What to do = Rewrite the extracted text from every row below as a single numbered list with one line per item, skipping blank lines. Leave out the pictures.

Page images and their extracted text
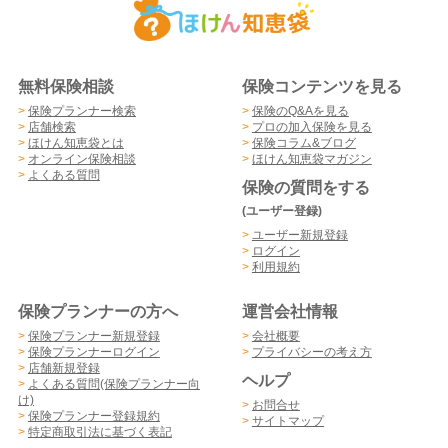
無料保険相談
保険コンテンツを見る
>
保険プランナー検索
>
保険のQ&Aを見る
>
店舗検索
>
プロの加入保険を見る
>
ほけん知恵袋とは
>
保険コラム&ブログ
>
オンライン保険相談
>
ほけん知恵袋マガジン
>
よくある質問
保険の質問をする
(ユーザー登録)
>
ユーザー新規登録
>
ログイン
>
利用規約
保険プランナーの方へ
運営会社情報
>
保険プランナー新規登録
>
会社概要
>
保険プランナーログイン
>
プライバシーの考え方
>
店舗新規登録
ヘルプ
>
よくある質問(保険プランナー向
け)
>
お問合せ
>
保険プランナー登録規約
>
サイトマップ
>
特定商取引法に基づく表記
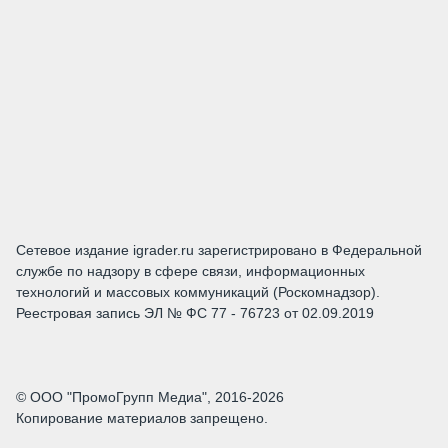
Сетевое издание igrader.ru зарегистрировано в Федеральной
службе по надзору в сфере связи, информационных
технологий и массовых коммуникаций (Роскомнадзор).
Реестровая запись ЭЛ № ФС 77 - 76723 от 02.09.2019
© ООО "ПромоГрупп Медиа", 2016-2026
Копирование материалов запрещено.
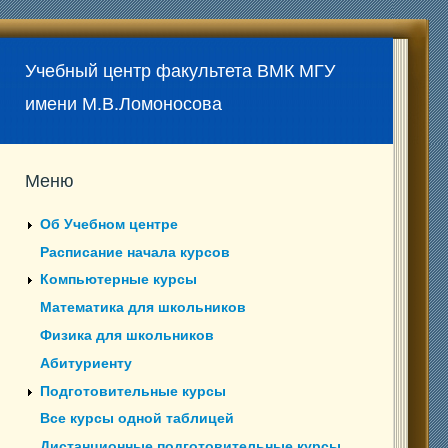
Учебный центр факультета ВМК МГУ
имени М.В.Ломоносова
Меню
Об Учебном центре
Расписание начала курсов
Компьютерные курсы
Математика для школьников
Физика для школьников
Абитуриенту
Подготовительные курсы
Все курсы одной таблицей
Дистанционные подготовительные курсы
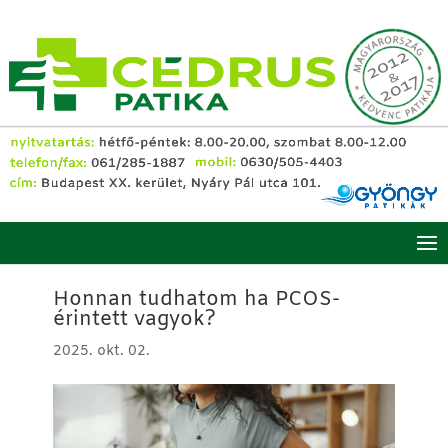
Honnan tudhatom ha PCOS-
érintett vagyok?
2025. okt. 02.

Answer for the task =
1. 無料保険相談
2. 保険コンテンツを見る
3. >
4. 保険プランナー検索
5. >
6. 保険のQ&Aを見る
7. >
8. 店舗検索
9. >
10. プロの加入保険を見る
11. >
12. ほけん知恵袋とは
13. >
14. 保険コラム&ブログ
15. >
16. オンライン保険相談
17. >
18. ほけん知恵袋マガジン
19. >
20. よくある質問
21. 保険の質問をする
22. (ユーザー登録)
23. >
24. ユーザー新規登録
25. >
26. ログイン
27. >
28. 利用規約
29. 保険プランナーの方へ
30. 運営会社情報
31. >
32. 保険プランナー新規登録
33. >
34. 会社概要
35. >
36. 保険プランナーログイン
37. >
38. プライバシーの考え方
39. >
40. 店舗新規登録
41. ヘルプ
42. >
43. よくある質問(保険プランナー向
44. け)
45. >
46. お問合せ
47. >
48. 保険プランナー登録規約
49. >
50. サイトマップ
51. >
52. 特定商取引法に基づく表記
53. Сетевое издание igrader.ru зарегистрировано в Федеральной
54. службе по надзору в сфере связи, информационных
55. технологий и массовых коммуникаций (Роскомнадзор).
56. Реестровая запись ЭЛ № ФС 77 - 76723 от 02.09.2019
57. © ООО "ПромоГрупп Медиа", 2016-2026
58. Копирование материалов запрещено.
59. Учебный центр факультета ВМК МГУ
60. имени М.В.Ломоносова
61. Меню
62. Об Учебном центре
63. Расписание начала курсов
64. Компьютерные курсы
65. Математика для школьников
66. Физика для школьников
67. Абитуриенту
68. Подготовительные курсы
69. Все курсы одной таблицей
70. Дистанционные подготовительные курсы
71. Honnan tudhatom ha PCOS-
72. érintett vagyok?
73. 2025. okt. 02.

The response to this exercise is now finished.